パート=シュル=パート
pâte-sur-pâte




(上) 「初聖体の少女」 35 x 45ミリメートル 1920 - 30年頃 フランス 当店の商品です。


 「パート=シュル=パート」(pâte-sur-pâte) とはフランス語で「生地重ね」という意味で、陶土の重ね塗りによって、浅浮き彫りのような三次元の像を制作する技法です。有色の下地(素地)の上に、水で溶いた陶土を筆で塗って乾かす作業を多数回に亙って繰り返し、最後に刃物で細部を仕上げます。これを焼成すると、上塗りした陶土層の薄い部分が透き通り、非常に美しい作品となります。

 パート=シュル=パートは一見したところジャスパーウェアに似ていますが、筆で塗った陶土の層が薄いために下地の色が透けて見え、仕上がりの透明感は格段に優れています。
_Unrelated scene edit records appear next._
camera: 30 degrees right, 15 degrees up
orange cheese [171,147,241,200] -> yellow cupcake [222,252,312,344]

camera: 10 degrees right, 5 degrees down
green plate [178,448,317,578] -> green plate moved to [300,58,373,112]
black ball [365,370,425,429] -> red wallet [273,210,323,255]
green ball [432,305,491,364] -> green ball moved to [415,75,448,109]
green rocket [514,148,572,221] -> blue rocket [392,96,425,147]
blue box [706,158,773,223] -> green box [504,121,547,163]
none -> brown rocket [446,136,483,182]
また型で作った部品を素地に貼り付けて量産されるジャスパーウェアと違い、パート=シュル=パートはすべて一点ものであり、その制作には非常な労力が費やされています。


 パート=シュル=パートはフランスのセーヴル国立磁器工場、及びイギリスのミントン社において、特に優れた作品が制作されています。以下の解説では、パート=シュル=パートの前史としてセーヴルの窯について概観したあと、パート=シュル=パートの歴史を簡略に述べます。


【セーヴル窯略史】

 大航海時代以来、ヨーロッパ人は日本や中国の硬質磁器(ポルスレーヌ・デュール porcelaine dure)に憧れましたが、ヨーロッパではカオリン鉱床がなかなか見つからず、硬質磁器を生産することができませんでした。しかるに 1709年、ドイツ東部のマイセン(Meißen ザクセン州マイセン郡)でカオリン鉱床が見つかり、翌1710年、ヨーロッパで初めて硬質磁器の生産に成功しました。
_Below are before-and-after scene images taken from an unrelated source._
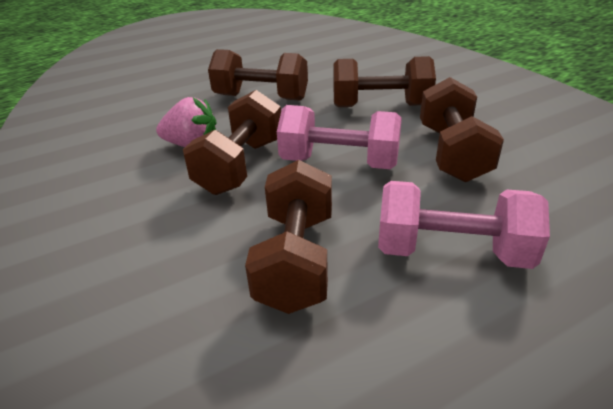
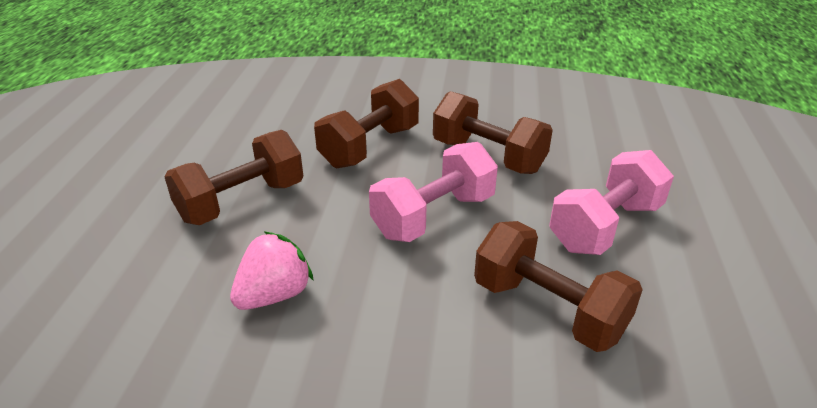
camera: 55 degrees left, 0 degrees up
brown dumbbell [183,90,281,195] -> none

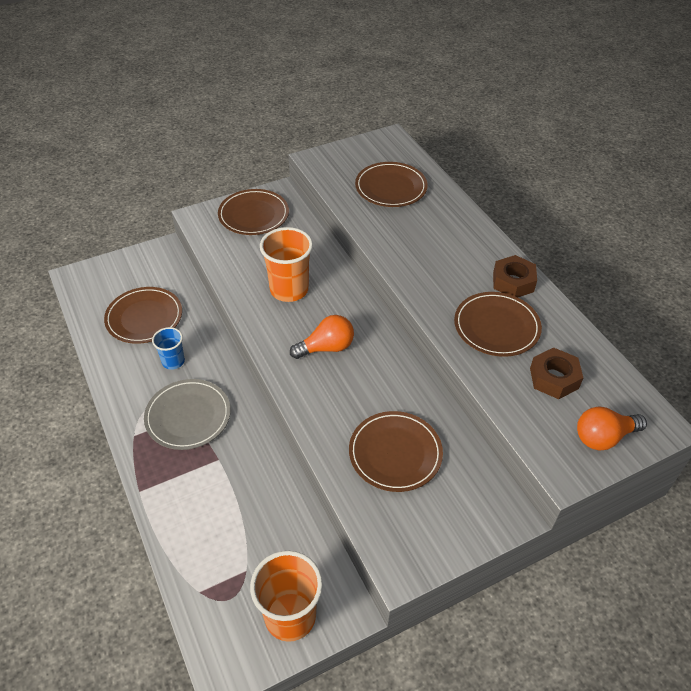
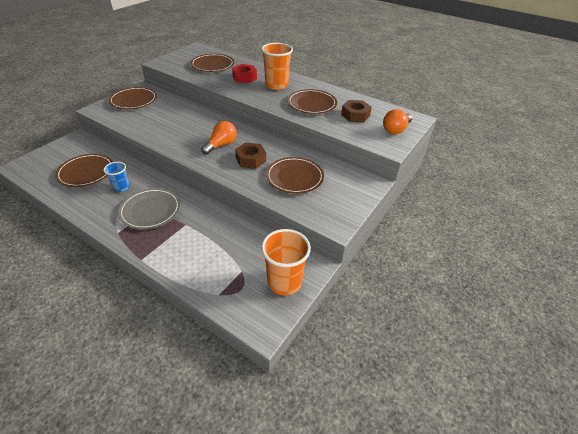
camera: 30 degrees left, 5 degrees down
orange cup [260,227,313,302] -> orange cup moved to [261,43,293,90]
brown nut [493,255,537,297] -> brown nut moved to [235,143,266,169]
none -> red nut [232,64,257,83]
 フランスではこの時点でカオリン鉱床が見つかっていませんでしたが、マイセンの硬質磁器に対抗すべく、カオリンを含まない素地による軟質磁器(ポルスレーヌ・タンドル porcelaine tendre)の生産が、1730年からシャンティイで、1740年からヴァンセンヌで始まりました。ルイ15世の愛妾であったポンパドゥール夫人は、1756年、パリから10キロメートルあまり西方にあるセーヴル(Sèvres イール=ド=フランス地域圏オ=ド=セーヌ県)にヴァンセンヌの磁器工場を移し、1759年からは王立窯となりました。

 1768年、セーヴルの王立窯から派遣されたふたりの技師が、フランスで最初のカオリン鉱床をリモージュ近郊において遂に発見し、1770年からはセーヴルで硬質磁器の生産が始まりました。


【セーヴル窯とミントンにおけるパート=シュル=パート】

 1840年代末、セーヴルの国立磁器工場 (la manufacture nationale de Sèvres) では中国磁器の複製を作る試みが行われていました。この試みは成功しませんでしたが、その過程において偶然に「パート=シュル=パート」の技法が編み出されました。

 セーヴルにおいてパート=シュル=パートの発展に寄与した職人、作家としてよく知られているのは、レオポルド・ジュール・ジェリー (Léopold Jules Gely, fl. 1851 – 1888) と、マルク=ルイ=エマニュエル・ソロン (Marc-Louis-Emmanuel Solon, 1835 - 1913) です。特にソロンはパート=シュル=パートの技法を完成させた人物と見做されています。


 マルク=ルイ=エマニュエル・ソロンは 1835年、フランス南西部のモントーバン(Montauban ミディ=ピレネー地域圏タルヌ=エ=ガロンヌ県)に生まれ、パリの国立高等美術学校 (l'École nationale supérieure des beaux-arts, ENSBA) でオラス・ルコク・ド・ボワボドラン (Horace Lecoq de Boisbaudran, 1802 - 1897) に師事しました。オラス・ルコク・ド・ボワボドランは優れた美術教育家で、オーギュスト・ロダン (François-Auguste-René Rodin, 1840 - 1917) の師としても知られる人物です。

 オラス・ルコク・ド・ボワボドランのアトリエに在籍していた時代に制作した数点のエッチングが、セーヴル国立磁器工場の幹部の目に留まったことがきっかけで、ソロンは 1862年から1870年までセーヴル国立磁器工場でデザイナーとして働き、パート=シュル=パートの達人となりました。ソロンがセーヴルで制作したパート=シュル=パートの花瓶は、1867年のパリ万博に出品されています。

 1870年、普仏戦争が起こると、ソロンはパリがプロシアに包囲される直前にフランスを脱出し、イギリスへ渡ってミントン社に入ります。ソロンがミントンで制作するパート=シュル=パートは人気を呼び、やがて制作が注文に追い付かなくなったため、ソロンは弟子の育成にも力を入れました。ソロンを継いだパート=シュル=パート作家のなかでは、フレデリック・アルフレッド・リード (Frederick Alfred Rhead, 1856 – 1933) が特に有名です。


 パート=シュル=パートは20世紀初頭頃に黄金時代を迎え、その後は衰退してしまいます。その原因としては、ひとつひとつのパート=シュル=パート作品が一点ものであって、制作に要する手間とコストがあまりにも大きいことが挙げられます。

 セーヴル国立磁器工場におけるパート=シュル=パートの制作数は徐々に減り、1930年代には完全に終了します。イギリスのミントン社は第二次世界大戦前まで比較的多くのパート=シュル=パートを制作しましたが、それ以降の制作数は激減しています。